PROVIDED MATERIAL below:

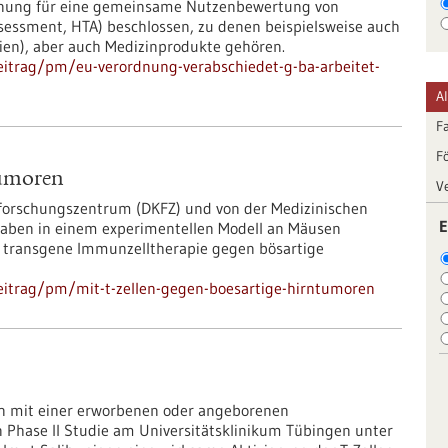
dnung für eine gemeinsame Nutzenbewertung von
sessment, HTA) beschlossen, zu denen beispielsweise auch
pien), aber auch Medizinprodukte gehören.
eitrag/pm/eu-verordnung-verabschiedet-g-ba-arbeitet-
A
F
F
tumoren
V
forschungszentrum (DKFZ) und von der Medizinischen
E
haben in einem experimentellen Modell an Mäusen
he transgene Immunzelltherapie gegen bösartige
eitrag/pm/mit-t-zellen-gegen-boesartige-hirntumoren
en mit einer erworbenen oder angeborenen
 Phase II Studie am Universitätsklinikum Tübingen unter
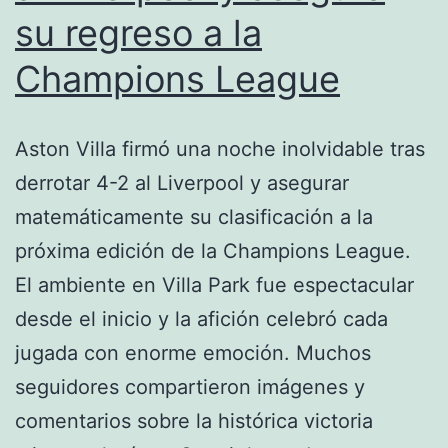
su regreso a la
Champions League
Aston Villa firmó una noche inolvidable tras
derrotar 4-2 al Liverpool y asegurar
matemáticamente su clasificación a la
próxima edición de la Champions League.
El ambiente en Villa Park fue espectacular
desde el inicio y la afición celebró cada
jugada con enorme emoción. Muchos
seguidores compartieron imágenes y
comentarios sobre la histórica victoria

End of PROVIDED MATERIAL.

### ABOUT THIS TASK
Scan the records for the word "League". Copy each line where it turns up.

### ANSWER TO THE EXERCISE
Champions League
próxima edición de la Champions League.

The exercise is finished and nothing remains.